§ **ASSIGNMENT**
The response must restate all of the data word for word.

Stored dataset items:
*** Begin section ***
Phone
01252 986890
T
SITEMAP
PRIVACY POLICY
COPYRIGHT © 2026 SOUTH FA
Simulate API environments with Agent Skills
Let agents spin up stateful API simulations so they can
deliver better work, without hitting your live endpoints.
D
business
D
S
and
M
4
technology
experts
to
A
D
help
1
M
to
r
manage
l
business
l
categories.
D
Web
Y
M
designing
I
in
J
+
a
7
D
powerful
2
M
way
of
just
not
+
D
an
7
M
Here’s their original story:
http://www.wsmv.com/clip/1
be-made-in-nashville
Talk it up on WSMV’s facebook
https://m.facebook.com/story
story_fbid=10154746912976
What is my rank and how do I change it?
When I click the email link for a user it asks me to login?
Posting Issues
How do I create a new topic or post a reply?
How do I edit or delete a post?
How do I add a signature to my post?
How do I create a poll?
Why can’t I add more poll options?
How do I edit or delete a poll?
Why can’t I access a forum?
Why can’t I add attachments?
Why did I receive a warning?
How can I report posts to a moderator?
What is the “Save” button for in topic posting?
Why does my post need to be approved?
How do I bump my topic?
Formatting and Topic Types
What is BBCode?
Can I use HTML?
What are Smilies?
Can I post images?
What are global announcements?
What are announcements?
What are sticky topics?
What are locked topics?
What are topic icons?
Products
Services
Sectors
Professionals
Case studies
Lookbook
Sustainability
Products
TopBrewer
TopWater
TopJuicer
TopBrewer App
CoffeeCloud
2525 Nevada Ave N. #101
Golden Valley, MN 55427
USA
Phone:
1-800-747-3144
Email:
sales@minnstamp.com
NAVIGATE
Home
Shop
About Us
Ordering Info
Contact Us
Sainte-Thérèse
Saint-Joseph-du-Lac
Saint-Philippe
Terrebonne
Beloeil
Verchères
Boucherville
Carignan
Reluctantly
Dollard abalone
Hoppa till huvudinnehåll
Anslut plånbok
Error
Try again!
*** End section ***
§ **THE ANSWER**
Phone
01252 986890
T
SITEMAP
PRIVACY POLICY
COPYRIGHT © 2026 SOUTH FA
Simulate API environments with Agent Skills
Let agents spin up stateful API simulations so they can
deliver better work, without hitting your live endpoints.
D
business
D
S
and
M
4
technology
experts
to
A
D
help
1
M
to
r
manage
l
business
l
categories.
D
Web
Y
M
designing
I
in
J
+
a
7
D
powerful
2
M
way
of
just
not
+
D
an
7
M
Here’s their original story:
http://www.wsmv.com/clip/1
be-made-in-nashville
Talk it up on WSMV’s facebook
https://m.facebook.com/story
story_fbid=10154746912976
What is my rank and how do I change it?
When I click the email link for a user it asks me to login?
Posting Issues
How do I create a new topic or post a reply?
How do I edit or delete a post?
How do I add a signature to my post?
How do I create a poll?
Why can’t I add more poll options?
How do I edit or delete a poll?
Why can’t I access a forum?
Why can’t I add attachments?
Why did I receive a warning?
How can I report posts to a moderator?
What is the “Save” button for in topic posting?
Why does my post need to be approved?
How do I bump my topic?
Formatting and Topic Types
What is BBCode?
Can I use HTML?
What are Smilies?
Can I post images?
What are global announcements?
What are announcements?
What are sticky topics?
What are locked topics?
What are topic icons?
Products
Services
Sectors
Professionals
Case studies
Lookbook
Sustainability
Products
TopBrewer
TopWater
TopJuicer
TopBrewer App
CoffeeCloud
2525 Nevada Ave N. #101
Golden Valley, MN 55427
USA
Phone:
1-800-747-3144
Email:
sales@minnstamp.com
NAVIGATE
Home
Shop
About Us
Ordering Info
Contact Us
Sainte-Thérèse
Saint-Joseph-du-Lac
Saint-Philippe
Terrebonne
Beloeil
Verchères
Boucherville
Carignan
Reluctantly
Dollard abalone
Hoppa till huvudinnehåll
Anslut plånbok
Error
Try again!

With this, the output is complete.